With both Sheffield Hallam University and the University of Sheffield adopting the platform, approximately 60,000 students in Sheffield will soon have access to Google Apps. Sheffield Hallam University was particularly attracted to the commercial use of the service, as Director of Information Systems and Technology, Aline Hayes, explains, “Sheffield Hallam prides itself on preparing students for the commercial world beyond study. Through using Google Apps, our students will become familiar with a set of tools which they are likely to encounter beyond their studies.”

Google Mail was another major attraction in deploying Google Apps Education Edition for Sheffield Hallam University. “We had been looking to improve our email and messaging services for students and Google was one of a number of possible options we considered,” Aline said. “Many students are already familiar with Google Mail from using it in their personal lives before they come to university and they have been extremely enthusiastic about the improved storage and user-friendly interface it delivers.”

The University of Sheffield also reports a positive response from students to the decision to switch. CIO, Christine Sexton, explains, “When we announced our move to Google Apps we received many emails from students expressing their approval, which was very encouraging.
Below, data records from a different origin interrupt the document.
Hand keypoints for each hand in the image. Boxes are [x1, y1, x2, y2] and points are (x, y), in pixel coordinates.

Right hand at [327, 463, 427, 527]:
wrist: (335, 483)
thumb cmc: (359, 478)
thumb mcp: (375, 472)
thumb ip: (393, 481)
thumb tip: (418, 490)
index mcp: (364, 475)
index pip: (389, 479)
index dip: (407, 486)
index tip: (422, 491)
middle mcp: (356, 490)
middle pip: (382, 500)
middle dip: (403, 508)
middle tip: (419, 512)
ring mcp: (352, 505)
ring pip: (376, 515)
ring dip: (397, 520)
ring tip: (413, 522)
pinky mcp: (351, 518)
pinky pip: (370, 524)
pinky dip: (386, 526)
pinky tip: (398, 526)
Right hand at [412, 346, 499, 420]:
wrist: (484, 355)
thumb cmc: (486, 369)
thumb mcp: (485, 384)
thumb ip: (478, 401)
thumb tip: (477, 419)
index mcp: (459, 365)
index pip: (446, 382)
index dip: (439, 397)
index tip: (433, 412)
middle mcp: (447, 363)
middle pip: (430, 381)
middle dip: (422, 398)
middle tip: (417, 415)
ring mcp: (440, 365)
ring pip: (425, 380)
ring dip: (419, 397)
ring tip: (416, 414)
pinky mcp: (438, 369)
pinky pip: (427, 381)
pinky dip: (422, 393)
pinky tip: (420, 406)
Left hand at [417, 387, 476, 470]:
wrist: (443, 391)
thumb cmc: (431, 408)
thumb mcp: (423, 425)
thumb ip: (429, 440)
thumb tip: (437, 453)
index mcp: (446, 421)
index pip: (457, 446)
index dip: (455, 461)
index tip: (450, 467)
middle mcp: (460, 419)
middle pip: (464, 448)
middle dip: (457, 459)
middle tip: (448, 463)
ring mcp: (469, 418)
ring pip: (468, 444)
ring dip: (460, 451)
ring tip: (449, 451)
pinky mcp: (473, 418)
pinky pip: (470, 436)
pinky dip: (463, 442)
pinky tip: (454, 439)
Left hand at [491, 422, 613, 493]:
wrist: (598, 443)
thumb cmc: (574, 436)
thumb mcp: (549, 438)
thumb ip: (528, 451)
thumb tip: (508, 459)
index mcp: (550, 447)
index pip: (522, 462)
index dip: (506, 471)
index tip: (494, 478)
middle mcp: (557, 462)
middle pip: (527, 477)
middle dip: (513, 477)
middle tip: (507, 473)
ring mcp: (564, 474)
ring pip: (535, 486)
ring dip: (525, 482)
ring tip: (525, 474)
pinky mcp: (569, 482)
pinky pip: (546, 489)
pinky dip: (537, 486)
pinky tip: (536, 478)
Initial uptake during the summer break has also been high, suggesting the service will prove popular with the wider student body.”

As well as seeing general positive feedback from students, the University of Sheffield is also expecting significant administrative benefits from the cloud computing model. Christine continues, “Google has far more resources and time to invest in developing email systems and collaborative tools than we do. With the money and time saved through the switch from our traditional in-house IT environment, we will be able to invest more in other areas where we can have a bigger impact in enhancing our students’ experiences.”

The University of Portsmouth, which went live with Apps on 14th August, has provided 34,000 students access to Google Apps and has already seen students log in from 26 countries in ten different languages. Director of Information Services at the University, Andrew Minter, says: “Google provides the sort of integrated system students have been crying out for. It offers a whole package of collaborative applications our students want allowing them to work together online in real time. As well as email, they can use instant messaging, share documents with other students, clubs and societies, set up their own web pages, and build their own calendars which will soon have personalised timetables incorporated so every time they log on it’s all there.”

Paul Hopkins, Director of Information Services and Systems at De Montfort University, said: “We have been able to implement Google Apps for our 20,250 students with impressive speed. Within two months we had implemented the platform and embedded the email and calendar services directly into our student portal. This has enabled us to rapidly place Google Apps right at the heart of our student experience, giving us the ability to drop time-tabling information directly into the students’ personal calendars, if they choose to opt-in, and the response we have had so far has been nothing short of amazing – Google Apps has helped to create a real ‘buzz’ across the University.”

“With Freshers’ Week just around the corner, it is exciting to know that many more thousands of students across the country will have access to Google Apps to help them make the most of their learning experience and university lives,” says Samantha Peter, Business Development Manager, Google Enterprise. “As students take their university account with them after they graduate, they can keep access to their work and easily stay in touch with tutors and peers. The move of many universities to the cloud is not just about the substantial cost savings they can achieve, but increasingly about providing students with the tools which will be of use beyond their studies and in the world of work, where Google Apps is becoming increasingly prevalent.”